A short post on Multi-Head Latent Attention as presented in the DeepSeek-V2 paper.
Multi-Head Latent Attention (MLA)
Multi-Head Latent Attention (MLA) is an innovative approach to attention mechanisms introduced in the DeepSeek-V2 paper. It aims to reduce the memory overhead of traditional multi-head attention while maintaining or even improving performance.
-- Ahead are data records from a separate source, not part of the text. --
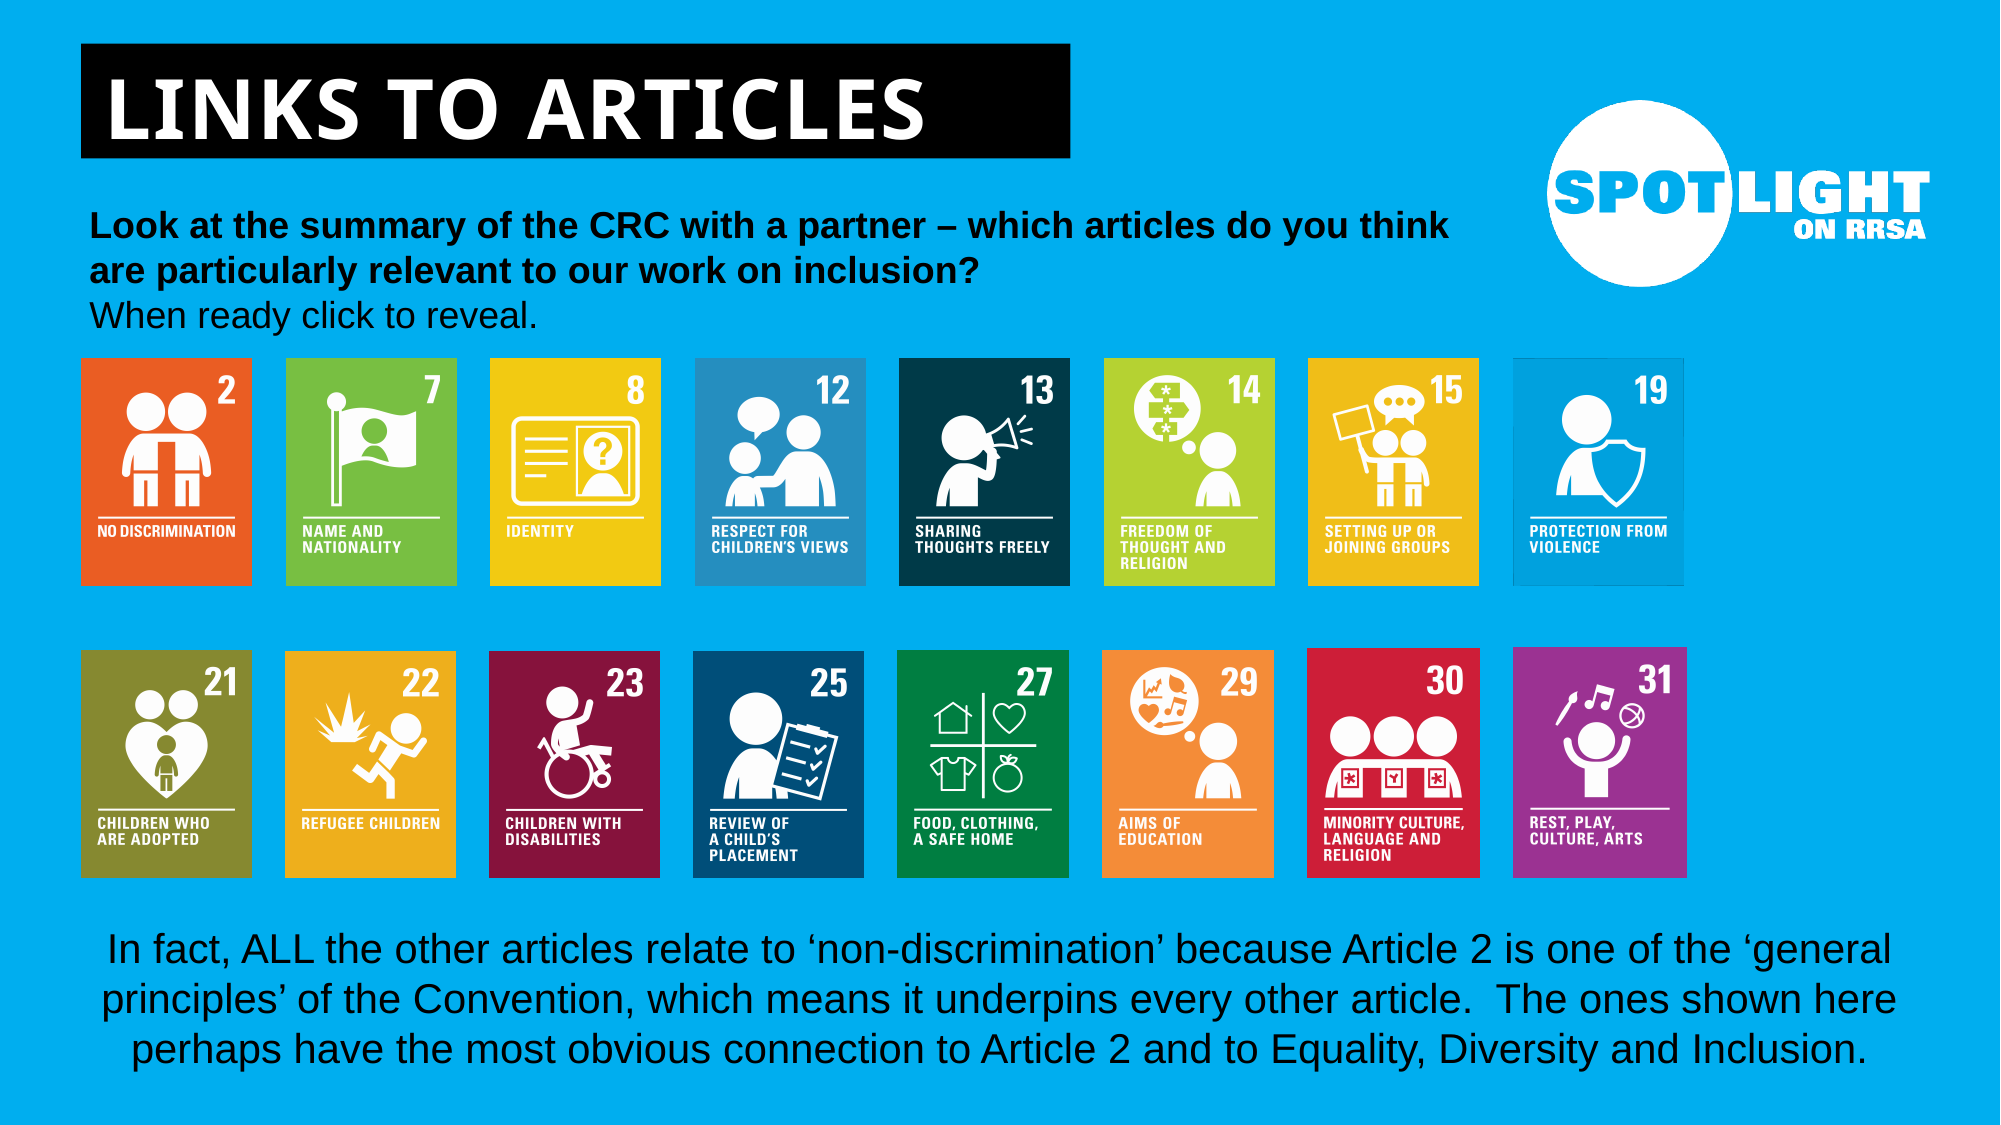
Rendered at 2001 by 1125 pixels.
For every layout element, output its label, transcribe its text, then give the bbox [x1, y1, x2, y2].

picture [490, 652, 659, 877]
picture [82, 651, 251, 877]
picture [977, 542, 983, 552]
picture [1816, 220, 1834, 238]
picture [1847, 220, 1864, 238]
picture [1651, 376, 1666, 403]
picture [1849, 172, 1887, 212]
picture [926, 526, 933, 536]
picture [1548, 101, 1732, 286]
picture [1894, 172, 1929, 212]
picture [1868, 220, 1884, 238]
picture [491, 359, 660, 585]
picture [986, 542, 992, 551]
picture [1776, 172, 1792, 212]
picture [694, 652, 863, 877]
text_box In fact, ALL the other articles relate to ‘non-discrimination’ because Article 2 is one of the ‘general principles’ of the Convention, which means it underpins every other article. The ones shown here perhaps have the most obvious connection to Article 2 and to Equality, Diversity and Inclusion. [55, 914, 1945, 1080]
picture [936, 526, 944, 536]
picture [926, 542, 932, 552]
picture [1795, 220, 1813, 238]
picture [1569, 526, 1574, 536]
picture [898, 651, 1068, 877]
picture [1564, 542, 1569, 552]
picture [947, 526, 953, 536]
picture [1514, 648, 1686, 877]
picture [287, 359, 456, 585]
picture [1612, 526, 1619, 536]
picture [916, 542, 922, 552]
picture [1018, 416, 1025, 424]
picture [1105, 359, 1274, 585]
picture [1740, 172, 1770, 212]
picture [962, 526, 970, 536]
picture [696, 359, 865, 585]
picture [1309, 359, 1478, 585]
picture [1035, 542, 1040, 552]
picture [937, 416, 1018, 506]
picture [1563, 396, 1611, 444]
picture [956, 542, 963, 551]
picture [286, 652, 455, 877]
text_box Look at the summary of the CRC with a partner – which articles do you think are particularly relevant to our work on inclusion? When ready click to reveal. [74, 193, 1486, 344]
picture [1018, 542, 1023, 552]
picture [967, 542, 973, 552]
picture [82, 359, 251, 585]
picture [1103, 651, 1273, 877]
picture [1021, 439, 1032, 444]
picture [1628, 526, 1632, 536]
picture [917, 526, 923, 536]
picture [1905, 220, 1925, 238]
picture [1656, 526, 1666, 536]
picture [1887, 220, 1904, 238]
picture [1636, 376, 1646, 403]
picture [1020, 428, 1032, 432]
picture [1799, 171, 1841, 213]
picture [1037, 376, 1052, 403]
list LINKS TO ARTICLES [81, 43, 1071, 159]
picture [1557, 440, 1645, 506]
picture [1008, 542, 1015, 552]
picture [1308, 649, 1479, 877]
picture [1027, 542, 1031, 552]
picture [1593, 542, 1598, 552]
picture [1556, 542, 1561, 552]
picture [1022, 376, 1032, 403]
The key idea behind MLA is to compress the key-value (KV) cache and the queries using a low-rank approximation.
Motivation
Traditional multi-head attention in transformers, while powerful, is computationally expensive and memory-intensive. The key-value (KV) cache for each token requires storing $2d_hn_h$ elements, resulting in significant memory consumption, especially for long sequences:
$$ \text{Total KV Memory} = \text{seq\_len} \cdot \text{layer count} \cdot 2d_hn_h $$MLA addresses this issue by using a low-rank approximation to compress the KV cache.
Low-Rank Approximation
The core idea of MLA is to approximate the key and value matrices with a low-rank representation using two linear transformations: down-projection and up-projection.
Down-Projection
The input embeddings are mapped to a lower-dimensional space, creating a compressed context matrix:
$$ C = X_\text{context}W_{DKV} \in \mathbb{R}^{\text{seq\_len} \times d_c} $$Where:
- $W_{DKV} \in \mathbb{R}^{d_\text{model} \times d_c}$ is the down-projection matrix
- $d_c$ is the reduced latent dimension ($d_c \ll d_\text{model}$)
Up-Projection
The compressed context is then up-projected to reconstruct the key and value matrices:
$$ K = CW_{UK} \in \mathbb{R}^{\text{seq\_len} \times d_hn_h}, \quad V = CW_{UV} \in \mathbb{R}^{\text{seq\_len} \times d_hn_h} $$Where:
- $W_{UK}, W_{UV} \in \mathbb{R}^{d_c \times d_hn_h}$ are the up-projection matrices for keys and values
This approach significantly reduces memory requirements by storing only the smaller context matrix $ C $ .
Query Compression
MLA also applies low-rank compression to queries, reducing activation memory during training:
$$ Q_\text{latent} = X_\text{query}W_{DQ} \in \mathbb{R}^{\text{seq\_len} \times d_c'} $$Where $W_{DQ} \in \mathbb{R}^{d_\text{model} \times d_c’}$ is the down-projection matrix for queries.
Decoupled Rotary Position Embeddings (RoPE)
To preserve positional information despite the low-rank approximation, MLA employs a decoupled RoPE strategy:
Context-driven components:
$$ Q_C = XW_Q \in \mathbb{R}^{\text{seq\_len} \times d_hn_h} $$ $$ K_C = XW_{UK} \in \mathbb{R}^{\text{seq\_len} \times d_hn_h} $$RoPE-driven components:
$$ Q_\text{RoPE} = \text{RoPE}(XW_{QR}) \in \mathbb{R}^{\text{seq\_len} \times d_\text{RoPE}n_h} $$ $$ K_\text{RoPE} = \text{RoPE}(XW_{KR}) \in \mathbb{R}^{\text{seq\_len} \times d_\text{RoPE}n_h} $$Concatenation:
$$ Q = \text{Concat}(Q_C, Q_\text{RoPE}) \in \mathbb{R}^{\text{seq\_len} \times (d_h + d_\text{RoPE})n_h} $$ $$ K = \text{Concat}(K_C, K_\text{RoPE}) \in \mathbb{R}^{\text{seq\_len} \times (d_h + d_\text{RoPE})n_h} $$
Attention Computation
The attention mechanism is then applied using the concatenated queries and keys:
$$ A = \text{softmax}\left(\frac{QK^T}{\sqrt{d_h + d_\text{RoPE}}}\right) $$ $$ O = AV $$The final output is obtained by projecting the attention output:
$$ \text{Output} = OW^O $$Where $ W^O \in \mathbb{R}^{d_hn_h \times d_\text{model}} $ is the output projection matrix.
Advantages of MLA
According to the DeepSeek-V2 paper, Multi-Head Latent Attention outperforms traditional Multi-Head Attention despite being computationally cheaper. This is a notable achievement, as it contrasts with other efficiency-focused approaches like LoRA (Low-Rank Adaptation) where reduced computational cost often comes at the expense of performance.
The superior performance of MLA, combined with its memory efficiency, makes it a promising advancement in attention mechanisms for large language models.